- The exercise
Copy out the lines in the rows below, starting at the line that contains "scientific name: Ranunculus reflexus" and ending at the line that contains "family: Muridae", with both of those lines included.

[Collection entries]
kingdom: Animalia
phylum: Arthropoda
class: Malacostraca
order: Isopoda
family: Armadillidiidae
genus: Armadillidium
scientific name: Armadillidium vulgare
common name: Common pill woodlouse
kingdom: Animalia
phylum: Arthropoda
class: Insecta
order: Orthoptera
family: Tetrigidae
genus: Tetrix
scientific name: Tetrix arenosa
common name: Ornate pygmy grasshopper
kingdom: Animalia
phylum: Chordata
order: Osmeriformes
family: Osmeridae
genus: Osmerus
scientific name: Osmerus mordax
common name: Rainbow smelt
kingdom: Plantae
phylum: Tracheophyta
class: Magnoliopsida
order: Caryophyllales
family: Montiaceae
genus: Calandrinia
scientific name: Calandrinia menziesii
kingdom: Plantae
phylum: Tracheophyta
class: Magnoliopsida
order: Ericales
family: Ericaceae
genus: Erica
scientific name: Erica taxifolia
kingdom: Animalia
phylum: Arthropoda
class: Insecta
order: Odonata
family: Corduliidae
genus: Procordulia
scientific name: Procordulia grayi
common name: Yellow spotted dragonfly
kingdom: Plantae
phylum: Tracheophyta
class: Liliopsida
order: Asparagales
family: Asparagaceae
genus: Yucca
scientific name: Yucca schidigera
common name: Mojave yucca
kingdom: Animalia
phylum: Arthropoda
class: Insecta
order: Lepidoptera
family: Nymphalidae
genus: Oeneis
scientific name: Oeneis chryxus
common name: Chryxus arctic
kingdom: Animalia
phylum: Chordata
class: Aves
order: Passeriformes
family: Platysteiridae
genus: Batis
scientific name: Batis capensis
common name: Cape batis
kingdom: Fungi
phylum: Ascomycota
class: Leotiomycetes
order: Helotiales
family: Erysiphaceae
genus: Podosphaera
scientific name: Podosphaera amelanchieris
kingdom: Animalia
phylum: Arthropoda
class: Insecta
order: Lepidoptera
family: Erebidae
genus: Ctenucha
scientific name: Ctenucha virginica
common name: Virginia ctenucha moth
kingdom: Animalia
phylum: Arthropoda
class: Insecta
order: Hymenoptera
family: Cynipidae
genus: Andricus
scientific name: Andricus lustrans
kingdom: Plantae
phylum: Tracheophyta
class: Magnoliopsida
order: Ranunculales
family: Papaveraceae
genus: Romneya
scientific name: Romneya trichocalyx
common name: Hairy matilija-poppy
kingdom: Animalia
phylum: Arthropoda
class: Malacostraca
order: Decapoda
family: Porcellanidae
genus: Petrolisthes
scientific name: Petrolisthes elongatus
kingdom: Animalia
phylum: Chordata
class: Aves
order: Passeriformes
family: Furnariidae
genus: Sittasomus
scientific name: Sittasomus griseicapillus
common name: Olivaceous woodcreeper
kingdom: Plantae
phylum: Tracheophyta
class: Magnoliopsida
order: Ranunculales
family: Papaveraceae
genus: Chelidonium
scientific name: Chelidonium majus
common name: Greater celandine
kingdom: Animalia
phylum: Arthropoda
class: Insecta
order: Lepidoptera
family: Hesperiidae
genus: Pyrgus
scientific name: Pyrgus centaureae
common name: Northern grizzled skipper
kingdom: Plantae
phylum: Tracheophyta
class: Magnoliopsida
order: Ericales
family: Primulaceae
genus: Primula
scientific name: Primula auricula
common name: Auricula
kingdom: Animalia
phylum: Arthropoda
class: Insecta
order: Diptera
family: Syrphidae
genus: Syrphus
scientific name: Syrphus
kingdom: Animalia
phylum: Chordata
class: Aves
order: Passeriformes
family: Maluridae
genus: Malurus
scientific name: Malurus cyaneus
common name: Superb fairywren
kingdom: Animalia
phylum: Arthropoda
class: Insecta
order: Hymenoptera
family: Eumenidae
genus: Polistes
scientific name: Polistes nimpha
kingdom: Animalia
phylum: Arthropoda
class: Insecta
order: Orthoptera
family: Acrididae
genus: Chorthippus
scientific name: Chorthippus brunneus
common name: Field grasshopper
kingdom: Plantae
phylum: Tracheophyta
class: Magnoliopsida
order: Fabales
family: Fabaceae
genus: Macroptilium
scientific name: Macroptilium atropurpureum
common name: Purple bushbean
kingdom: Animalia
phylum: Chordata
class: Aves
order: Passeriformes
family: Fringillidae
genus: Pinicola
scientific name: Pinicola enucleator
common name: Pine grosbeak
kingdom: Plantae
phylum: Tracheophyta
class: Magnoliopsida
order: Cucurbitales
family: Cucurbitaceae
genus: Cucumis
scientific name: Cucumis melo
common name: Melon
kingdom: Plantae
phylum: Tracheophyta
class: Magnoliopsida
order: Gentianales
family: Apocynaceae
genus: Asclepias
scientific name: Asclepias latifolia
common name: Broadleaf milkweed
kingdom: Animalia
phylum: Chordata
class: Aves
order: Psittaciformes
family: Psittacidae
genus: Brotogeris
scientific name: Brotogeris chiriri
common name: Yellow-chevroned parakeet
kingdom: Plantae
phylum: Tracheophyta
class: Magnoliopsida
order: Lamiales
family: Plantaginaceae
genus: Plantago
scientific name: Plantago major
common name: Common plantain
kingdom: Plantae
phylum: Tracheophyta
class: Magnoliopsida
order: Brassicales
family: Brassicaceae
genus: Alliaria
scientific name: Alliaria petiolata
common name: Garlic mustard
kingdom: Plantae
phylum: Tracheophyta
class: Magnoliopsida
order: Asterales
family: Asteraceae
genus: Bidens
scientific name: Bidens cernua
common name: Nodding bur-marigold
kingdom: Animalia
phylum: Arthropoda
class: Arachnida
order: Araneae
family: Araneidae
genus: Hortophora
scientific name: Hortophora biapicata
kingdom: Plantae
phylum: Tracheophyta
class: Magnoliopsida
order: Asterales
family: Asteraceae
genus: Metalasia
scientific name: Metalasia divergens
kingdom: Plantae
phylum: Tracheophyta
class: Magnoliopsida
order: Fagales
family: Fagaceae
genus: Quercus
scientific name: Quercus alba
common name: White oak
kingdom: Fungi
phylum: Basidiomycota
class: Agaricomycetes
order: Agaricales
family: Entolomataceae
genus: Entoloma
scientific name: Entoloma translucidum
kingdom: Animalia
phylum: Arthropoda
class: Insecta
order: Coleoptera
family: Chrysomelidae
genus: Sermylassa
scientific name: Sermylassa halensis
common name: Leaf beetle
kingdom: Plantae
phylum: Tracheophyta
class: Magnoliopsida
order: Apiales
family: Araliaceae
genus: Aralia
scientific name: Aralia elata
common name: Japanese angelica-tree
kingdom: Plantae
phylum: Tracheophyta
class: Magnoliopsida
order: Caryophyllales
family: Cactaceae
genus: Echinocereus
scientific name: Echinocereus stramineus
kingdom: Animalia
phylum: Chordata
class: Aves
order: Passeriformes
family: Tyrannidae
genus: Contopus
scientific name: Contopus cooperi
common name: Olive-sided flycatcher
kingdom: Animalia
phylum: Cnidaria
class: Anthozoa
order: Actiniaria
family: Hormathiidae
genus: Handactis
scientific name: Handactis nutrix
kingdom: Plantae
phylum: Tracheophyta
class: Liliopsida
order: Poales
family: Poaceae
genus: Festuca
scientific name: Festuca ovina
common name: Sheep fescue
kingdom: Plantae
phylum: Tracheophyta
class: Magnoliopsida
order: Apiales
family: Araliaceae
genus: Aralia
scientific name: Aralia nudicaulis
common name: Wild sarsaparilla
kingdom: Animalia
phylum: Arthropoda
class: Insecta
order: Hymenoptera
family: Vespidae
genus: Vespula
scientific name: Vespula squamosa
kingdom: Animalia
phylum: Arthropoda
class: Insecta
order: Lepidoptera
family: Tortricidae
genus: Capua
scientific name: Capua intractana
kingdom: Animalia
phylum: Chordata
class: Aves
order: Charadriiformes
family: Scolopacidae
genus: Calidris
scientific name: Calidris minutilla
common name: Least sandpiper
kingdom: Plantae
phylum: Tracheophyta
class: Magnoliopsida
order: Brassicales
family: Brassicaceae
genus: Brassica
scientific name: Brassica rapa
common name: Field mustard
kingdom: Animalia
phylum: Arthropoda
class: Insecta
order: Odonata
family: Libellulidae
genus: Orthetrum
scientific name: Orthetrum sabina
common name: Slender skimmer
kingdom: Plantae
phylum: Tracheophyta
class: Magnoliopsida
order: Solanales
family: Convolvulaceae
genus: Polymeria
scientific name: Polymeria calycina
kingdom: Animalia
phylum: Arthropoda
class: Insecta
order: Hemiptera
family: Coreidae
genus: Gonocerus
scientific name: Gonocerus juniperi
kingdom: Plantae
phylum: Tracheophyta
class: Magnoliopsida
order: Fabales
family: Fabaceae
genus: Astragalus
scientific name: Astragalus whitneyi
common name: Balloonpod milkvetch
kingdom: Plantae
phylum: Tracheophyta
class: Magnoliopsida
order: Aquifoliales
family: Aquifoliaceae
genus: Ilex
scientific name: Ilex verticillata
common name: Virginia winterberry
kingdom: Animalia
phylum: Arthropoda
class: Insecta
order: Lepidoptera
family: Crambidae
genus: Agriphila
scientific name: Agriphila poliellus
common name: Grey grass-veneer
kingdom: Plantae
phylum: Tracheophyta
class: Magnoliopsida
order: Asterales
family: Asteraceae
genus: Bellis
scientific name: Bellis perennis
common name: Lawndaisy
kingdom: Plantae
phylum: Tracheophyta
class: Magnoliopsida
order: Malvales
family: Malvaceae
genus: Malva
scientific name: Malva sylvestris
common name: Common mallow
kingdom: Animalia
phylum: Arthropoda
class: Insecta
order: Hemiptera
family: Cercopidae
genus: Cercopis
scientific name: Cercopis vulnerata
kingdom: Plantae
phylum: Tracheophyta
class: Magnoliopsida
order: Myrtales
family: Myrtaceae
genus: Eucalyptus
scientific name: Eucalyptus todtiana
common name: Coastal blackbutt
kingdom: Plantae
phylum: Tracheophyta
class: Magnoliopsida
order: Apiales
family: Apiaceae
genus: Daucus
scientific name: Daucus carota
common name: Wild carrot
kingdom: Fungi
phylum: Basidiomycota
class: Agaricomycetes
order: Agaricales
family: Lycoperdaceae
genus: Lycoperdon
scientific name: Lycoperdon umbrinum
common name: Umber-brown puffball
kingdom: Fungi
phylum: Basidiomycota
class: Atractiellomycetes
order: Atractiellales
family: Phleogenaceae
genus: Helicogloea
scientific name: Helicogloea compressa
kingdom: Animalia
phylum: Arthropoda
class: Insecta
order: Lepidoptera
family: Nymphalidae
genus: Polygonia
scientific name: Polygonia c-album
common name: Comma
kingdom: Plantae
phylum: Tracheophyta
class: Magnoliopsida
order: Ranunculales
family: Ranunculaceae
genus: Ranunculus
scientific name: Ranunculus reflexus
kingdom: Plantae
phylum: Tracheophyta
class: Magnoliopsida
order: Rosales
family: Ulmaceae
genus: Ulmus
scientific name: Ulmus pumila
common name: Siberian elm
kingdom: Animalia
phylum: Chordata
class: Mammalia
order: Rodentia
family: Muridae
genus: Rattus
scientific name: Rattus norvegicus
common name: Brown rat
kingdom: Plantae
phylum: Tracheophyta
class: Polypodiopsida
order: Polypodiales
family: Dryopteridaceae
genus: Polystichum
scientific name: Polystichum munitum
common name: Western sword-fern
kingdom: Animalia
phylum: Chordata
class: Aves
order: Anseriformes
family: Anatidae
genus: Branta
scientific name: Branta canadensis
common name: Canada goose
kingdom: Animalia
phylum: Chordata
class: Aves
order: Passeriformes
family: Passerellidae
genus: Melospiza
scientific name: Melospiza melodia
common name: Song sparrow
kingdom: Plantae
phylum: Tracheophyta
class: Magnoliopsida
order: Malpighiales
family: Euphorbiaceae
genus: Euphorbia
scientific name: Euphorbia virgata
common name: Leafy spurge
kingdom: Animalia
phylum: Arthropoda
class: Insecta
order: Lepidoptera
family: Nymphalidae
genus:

- Solution for this exercise
scientific name: Ranunculus reflexus
kingdom: Plantae
phylum: Tracheophyta
class: Magnoliopsida
order: Rosales
family: Ulmaceae
genus: Ulmus
scientific name: Ulmus pumila
common name: Siberian elm
kingdom: Animalia
phylum: Chordata
class: Mammalia
order: Rodentia
family: Muridae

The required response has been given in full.